Arthur Lugg died in his living room chair in his apartment in Texas the winter I was seven years old. The cause of death was determined to be choking, and I’d like to think that it was something really good that killed him – – like one of those Texas Christmas oranges. But we will never know.
What I know of Ruth’s childhood comes from public records, not family stories. She was born in 1912 to Elnora Schrader and George Clish. She had one sibling: George Jr. When she was seven years old, in 1919, her parents divorced. You may have heard that divorce is a more recent phenomena and that in those days people didn’t do it; that they just stuck things out, “‘Til death do us part.” That may have been true in many cases, but not in the case of the abuse my great grandmother Elnora suffered at her husband’s hands, and the repeated desertions and indignities. The physical and verbal abuse that occurred when he came around was likely was not hidden from little Ruth’s eyes and ears.
Like her future husband, Arthur, Ruth too was taken to live with her grandparents after the male head of the family was out of the picture. She had been born in Oshkosh, presumably had school chums and neighborhood friends, but had to leave all that to come live at her grandmother’s in Sheboygan so that her mother could make ends meet for her two fatherless children (she was supposed to receive alimony, but you’ll read more about that in Generation Four, Maternal: Edward & Anna and George & Elnora). Presumably her mother Elnora found love again when she re-married Edgar Fenninger, who adopted her.

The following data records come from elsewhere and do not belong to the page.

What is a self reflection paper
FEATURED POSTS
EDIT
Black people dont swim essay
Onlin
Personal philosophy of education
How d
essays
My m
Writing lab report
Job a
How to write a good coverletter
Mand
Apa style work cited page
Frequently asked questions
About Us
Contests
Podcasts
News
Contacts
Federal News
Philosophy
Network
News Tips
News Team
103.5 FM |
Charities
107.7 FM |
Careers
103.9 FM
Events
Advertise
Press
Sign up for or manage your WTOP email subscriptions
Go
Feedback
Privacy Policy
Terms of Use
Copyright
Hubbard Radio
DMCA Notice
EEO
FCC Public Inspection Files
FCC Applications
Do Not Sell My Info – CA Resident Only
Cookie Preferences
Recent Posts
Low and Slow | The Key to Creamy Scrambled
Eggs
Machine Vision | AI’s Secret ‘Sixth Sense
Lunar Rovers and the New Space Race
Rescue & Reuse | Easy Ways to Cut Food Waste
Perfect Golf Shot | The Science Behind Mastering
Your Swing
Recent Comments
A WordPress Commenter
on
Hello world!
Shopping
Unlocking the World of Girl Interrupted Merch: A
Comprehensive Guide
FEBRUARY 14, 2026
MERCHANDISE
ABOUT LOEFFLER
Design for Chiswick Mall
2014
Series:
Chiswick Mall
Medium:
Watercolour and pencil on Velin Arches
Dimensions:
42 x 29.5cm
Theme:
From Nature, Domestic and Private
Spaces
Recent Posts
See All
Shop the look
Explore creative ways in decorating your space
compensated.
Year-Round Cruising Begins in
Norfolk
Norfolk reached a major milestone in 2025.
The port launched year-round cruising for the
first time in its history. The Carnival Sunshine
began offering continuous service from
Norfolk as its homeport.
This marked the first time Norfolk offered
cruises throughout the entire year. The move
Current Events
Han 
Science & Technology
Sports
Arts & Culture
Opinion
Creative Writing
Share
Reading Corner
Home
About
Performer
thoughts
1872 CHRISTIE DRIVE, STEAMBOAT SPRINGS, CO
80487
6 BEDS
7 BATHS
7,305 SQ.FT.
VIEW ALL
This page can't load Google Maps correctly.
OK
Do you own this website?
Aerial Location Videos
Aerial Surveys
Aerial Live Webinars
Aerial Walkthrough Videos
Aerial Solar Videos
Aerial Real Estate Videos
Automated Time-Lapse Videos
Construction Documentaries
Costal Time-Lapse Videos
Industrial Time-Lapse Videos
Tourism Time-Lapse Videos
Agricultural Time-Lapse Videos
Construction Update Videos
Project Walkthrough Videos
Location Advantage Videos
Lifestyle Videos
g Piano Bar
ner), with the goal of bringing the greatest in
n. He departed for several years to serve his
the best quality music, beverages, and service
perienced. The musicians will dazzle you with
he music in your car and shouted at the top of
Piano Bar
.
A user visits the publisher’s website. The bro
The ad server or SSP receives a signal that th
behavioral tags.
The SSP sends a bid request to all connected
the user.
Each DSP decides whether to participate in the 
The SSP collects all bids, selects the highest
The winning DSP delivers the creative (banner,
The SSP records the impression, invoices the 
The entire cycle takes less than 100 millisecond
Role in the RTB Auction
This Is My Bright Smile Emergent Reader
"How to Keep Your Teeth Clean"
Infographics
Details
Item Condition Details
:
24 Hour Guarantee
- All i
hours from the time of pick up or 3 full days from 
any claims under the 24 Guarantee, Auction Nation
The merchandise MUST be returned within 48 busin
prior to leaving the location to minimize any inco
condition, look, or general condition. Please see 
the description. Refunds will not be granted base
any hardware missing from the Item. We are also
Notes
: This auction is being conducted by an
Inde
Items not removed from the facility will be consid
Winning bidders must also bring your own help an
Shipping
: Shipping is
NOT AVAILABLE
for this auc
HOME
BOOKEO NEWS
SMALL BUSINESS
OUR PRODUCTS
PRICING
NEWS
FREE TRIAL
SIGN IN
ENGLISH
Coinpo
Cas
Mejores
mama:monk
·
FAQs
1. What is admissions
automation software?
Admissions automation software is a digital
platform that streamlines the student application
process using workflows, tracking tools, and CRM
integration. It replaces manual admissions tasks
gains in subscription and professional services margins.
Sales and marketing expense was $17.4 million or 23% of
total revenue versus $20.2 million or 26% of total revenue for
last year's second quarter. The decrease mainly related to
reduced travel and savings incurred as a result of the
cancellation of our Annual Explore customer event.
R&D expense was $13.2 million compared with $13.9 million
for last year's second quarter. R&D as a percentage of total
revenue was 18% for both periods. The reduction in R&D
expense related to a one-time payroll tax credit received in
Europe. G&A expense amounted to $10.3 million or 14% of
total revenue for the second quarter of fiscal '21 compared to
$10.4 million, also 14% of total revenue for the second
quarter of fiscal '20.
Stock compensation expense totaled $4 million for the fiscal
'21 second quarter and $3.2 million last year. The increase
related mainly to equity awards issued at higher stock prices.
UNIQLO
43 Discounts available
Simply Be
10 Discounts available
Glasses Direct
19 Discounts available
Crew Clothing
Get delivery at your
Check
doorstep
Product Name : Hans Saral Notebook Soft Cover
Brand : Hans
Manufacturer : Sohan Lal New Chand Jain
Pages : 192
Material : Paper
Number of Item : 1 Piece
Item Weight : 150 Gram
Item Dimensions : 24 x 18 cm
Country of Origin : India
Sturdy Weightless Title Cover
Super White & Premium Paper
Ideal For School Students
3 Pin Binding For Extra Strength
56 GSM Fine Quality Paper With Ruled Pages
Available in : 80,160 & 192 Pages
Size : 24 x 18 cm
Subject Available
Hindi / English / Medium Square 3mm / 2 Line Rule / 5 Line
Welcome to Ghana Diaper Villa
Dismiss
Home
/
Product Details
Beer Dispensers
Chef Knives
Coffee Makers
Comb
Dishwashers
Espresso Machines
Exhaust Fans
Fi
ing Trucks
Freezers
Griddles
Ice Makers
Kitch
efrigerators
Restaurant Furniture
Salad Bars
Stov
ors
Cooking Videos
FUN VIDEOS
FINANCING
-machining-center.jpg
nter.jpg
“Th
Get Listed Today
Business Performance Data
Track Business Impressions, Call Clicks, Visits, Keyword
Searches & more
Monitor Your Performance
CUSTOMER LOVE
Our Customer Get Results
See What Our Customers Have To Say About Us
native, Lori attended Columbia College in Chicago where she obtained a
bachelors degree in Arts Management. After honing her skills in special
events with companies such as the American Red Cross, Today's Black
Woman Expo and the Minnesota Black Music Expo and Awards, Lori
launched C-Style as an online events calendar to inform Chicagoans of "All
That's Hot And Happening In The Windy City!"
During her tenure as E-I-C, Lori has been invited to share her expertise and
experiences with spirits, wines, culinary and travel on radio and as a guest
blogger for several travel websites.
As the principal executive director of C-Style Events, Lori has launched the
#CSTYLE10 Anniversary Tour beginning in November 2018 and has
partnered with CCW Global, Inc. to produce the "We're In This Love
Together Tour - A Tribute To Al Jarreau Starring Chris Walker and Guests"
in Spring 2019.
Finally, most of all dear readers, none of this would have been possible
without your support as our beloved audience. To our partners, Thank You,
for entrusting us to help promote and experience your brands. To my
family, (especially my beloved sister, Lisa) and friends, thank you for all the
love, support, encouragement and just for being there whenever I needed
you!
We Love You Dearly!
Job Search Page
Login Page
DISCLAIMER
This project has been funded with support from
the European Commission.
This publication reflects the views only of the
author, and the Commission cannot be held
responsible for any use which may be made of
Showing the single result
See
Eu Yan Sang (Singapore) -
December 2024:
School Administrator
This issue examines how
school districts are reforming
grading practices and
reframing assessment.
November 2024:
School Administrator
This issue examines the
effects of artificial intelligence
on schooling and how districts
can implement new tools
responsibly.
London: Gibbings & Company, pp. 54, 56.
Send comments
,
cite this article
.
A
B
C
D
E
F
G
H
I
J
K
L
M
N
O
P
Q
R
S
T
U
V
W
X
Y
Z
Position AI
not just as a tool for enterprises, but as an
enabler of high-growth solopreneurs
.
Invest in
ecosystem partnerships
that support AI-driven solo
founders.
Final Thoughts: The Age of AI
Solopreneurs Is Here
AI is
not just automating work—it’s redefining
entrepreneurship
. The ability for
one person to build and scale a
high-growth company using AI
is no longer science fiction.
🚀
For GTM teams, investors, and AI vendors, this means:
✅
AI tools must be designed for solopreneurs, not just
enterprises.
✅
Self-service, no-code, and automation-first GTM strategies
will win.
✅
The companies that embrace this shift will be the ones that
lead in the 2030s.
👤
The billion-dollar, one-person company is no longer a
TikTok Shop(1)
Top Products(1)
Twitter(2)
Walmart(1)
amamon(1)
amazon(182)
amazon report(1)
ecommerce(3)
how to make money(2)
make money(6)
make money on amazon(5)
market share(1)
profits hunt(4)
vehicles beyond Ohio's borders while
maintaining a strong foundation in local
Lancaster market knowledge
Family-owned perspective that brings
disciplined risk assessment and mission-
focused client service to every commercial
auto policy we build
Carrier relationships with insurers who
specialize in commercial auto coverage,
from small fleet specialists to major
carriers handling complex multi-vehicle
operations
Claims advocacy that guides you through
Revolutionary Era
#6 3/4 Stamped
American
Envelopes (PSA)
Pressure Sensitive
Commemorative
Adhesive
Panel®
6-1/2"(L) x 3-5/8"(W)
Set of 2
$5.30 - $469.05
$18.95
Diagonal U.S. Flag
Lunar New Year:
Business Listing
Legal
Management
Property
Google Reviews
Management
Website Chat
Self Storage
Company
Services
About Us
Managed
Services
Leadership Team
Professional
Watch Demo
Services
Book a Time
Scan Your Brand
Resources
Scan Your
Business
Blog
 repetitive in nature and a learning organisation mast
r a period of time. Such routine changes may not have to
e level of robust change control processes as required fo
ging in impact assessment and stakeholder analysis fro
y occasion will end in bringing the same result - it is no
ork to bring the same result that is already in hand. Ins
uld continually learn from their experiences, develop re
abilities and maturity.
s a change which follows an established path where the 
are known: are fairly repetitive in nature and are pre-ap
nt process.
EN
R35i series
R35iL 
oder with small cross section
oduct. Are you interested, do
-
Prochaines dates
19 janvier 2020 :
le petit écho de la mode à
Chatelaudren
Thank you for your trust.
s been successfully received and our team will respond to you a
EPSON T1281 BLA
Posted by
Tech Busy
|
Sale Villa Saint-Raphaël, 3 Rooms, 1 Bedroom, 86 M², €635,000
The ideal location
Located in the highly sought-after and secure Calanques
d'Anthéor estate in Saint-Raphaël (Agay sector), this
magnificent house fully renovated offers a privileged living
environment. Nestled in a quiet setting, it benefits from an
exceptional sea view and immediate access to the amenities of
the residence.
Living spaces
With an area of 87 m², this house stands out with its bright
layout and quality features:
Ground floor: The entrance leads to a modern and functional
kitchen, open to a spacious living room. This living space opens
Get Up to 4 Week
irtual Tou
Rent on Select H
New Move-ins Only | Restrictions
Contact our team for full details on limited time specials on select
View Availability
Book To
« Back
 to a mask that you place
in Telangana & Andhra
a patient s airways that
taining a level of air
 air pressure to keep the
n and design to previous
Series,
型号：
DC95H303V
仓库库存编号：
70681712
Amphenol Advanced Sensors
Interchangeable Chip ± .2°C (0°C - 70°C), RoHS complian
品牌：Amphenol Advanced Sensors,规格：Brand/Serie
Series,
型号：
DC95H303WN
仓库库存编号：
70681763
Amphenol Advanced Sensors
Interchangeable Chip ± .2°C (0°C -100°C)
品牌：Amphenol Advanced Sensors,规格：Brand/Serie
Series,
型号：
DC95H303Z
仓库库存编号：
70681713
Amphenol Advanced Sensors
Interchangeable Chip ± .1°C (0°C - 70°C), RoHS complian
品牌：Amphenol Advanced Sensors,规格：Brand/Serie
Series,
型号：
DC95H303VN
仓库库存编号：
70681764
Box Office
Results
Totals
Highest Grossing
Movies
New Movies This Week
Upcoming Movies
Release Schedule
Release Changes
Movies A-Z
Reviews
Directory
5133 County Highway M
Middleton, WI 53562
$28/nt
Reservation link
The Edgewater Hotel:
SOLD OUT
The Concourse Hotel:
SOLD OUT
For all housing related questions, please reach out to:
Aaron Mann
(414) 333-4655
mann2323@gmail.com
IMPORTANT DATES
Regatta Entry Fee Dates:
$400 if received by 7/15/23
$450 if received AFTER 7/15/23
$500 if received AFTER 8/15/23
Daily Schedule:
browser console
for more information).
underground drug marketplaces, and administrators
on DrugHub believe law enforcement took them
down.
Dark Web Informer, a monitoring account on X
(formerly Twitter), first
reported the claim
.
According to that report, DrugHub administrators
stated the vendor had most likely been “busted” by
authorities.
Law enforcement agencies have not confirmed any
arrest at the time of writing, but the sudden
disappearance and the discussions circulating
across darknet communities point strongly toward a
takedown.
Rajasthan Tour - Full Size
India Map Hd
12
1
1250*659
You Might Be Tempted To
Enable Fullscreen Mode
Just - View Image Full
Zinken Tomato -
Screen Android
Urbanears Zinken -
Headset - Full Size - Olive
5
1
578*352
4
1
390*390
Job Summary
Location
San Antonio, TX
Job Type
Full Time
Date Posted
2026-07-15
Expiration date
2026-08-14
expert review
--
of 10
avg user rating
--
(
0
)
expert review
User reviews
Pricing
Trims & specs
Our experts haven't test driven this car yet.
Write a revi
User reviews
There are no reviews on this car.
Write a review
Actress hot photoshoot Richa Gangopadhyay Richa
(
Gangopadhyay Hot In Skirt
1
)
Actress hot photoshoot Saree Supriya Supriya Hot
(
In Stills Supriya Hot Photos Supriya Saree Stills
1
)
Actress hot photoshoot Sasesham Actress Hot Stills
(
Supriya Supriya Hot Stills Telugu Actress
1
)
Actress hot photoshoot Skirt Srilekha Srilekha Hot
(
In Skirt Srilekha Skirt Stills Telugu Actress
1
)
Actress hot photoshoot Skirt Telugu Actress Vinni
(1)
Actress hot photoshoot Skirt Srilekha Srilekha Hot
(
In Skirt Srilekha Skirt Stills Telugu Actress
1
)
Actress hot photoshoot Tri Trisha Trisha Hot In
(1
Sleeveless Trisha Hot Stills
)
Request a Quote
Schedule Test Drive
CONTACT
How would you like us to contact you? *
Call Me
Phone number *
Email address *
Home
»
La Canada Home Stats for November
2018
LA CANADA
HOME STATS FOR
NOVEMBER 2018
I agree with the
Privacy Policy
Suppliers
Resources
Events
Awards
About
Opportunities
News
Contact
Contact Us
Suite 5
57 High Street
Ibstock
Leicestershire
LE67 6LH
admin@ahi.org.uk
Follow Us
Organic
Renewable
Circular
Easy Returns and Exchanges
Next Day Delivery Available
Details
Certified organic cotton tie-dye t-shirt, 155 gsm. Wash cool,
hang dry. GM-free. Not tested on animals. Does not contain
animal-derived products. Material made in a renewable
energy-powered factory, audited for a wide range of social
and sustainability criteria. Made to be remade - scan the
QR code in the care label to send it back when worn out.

After her marriage to Arthur, I have the family stories surrounding her disease (see Generation Two, Maternal: Donna). From my sister who is 15 years older than I am and who knew Grandma Ruth, I have stories from when she was well. I know that she was an avid gardener who grew beautiful roses. I know she was a busy Avon lady who never wanted to miss a call, so had a ridiculously long phone cord that stretched out into her garden. I know that she had a beautiful singing voice, and when she exercised it her neighbors would open their windows so they could hear her. I know that she was the life of any party – – when she was well.
On March 3rd, 1964, while a patient at Winnebago State Hospital (formerly Northern Hospital for the Insane), my grandmother Ruth was given a drug to which she was allergic: Tofranil, a tricyclic antidepressant. She died as a result. She was not quite 52 years old. My grandfather sued the doctor who administered it, but for unknown reasons the suit was dismissed.
The parallels between my grandmother Ruth’s life and my sister Jan’s life are eerily similar. My sister also died while institutionalized for her severe bipolar disorder, although she made it to age 57.
The parallels between Ruth & Arthur’s childhoods and my father’s childhoods are also similar: all suffered losses of their fathers at an early age, and subsequently their homes. It is beginning to seem more and more likely that the anxiety I suffered surrounding being away from home as a child, though baseless in my lifetime, could have been caused by the previous generations.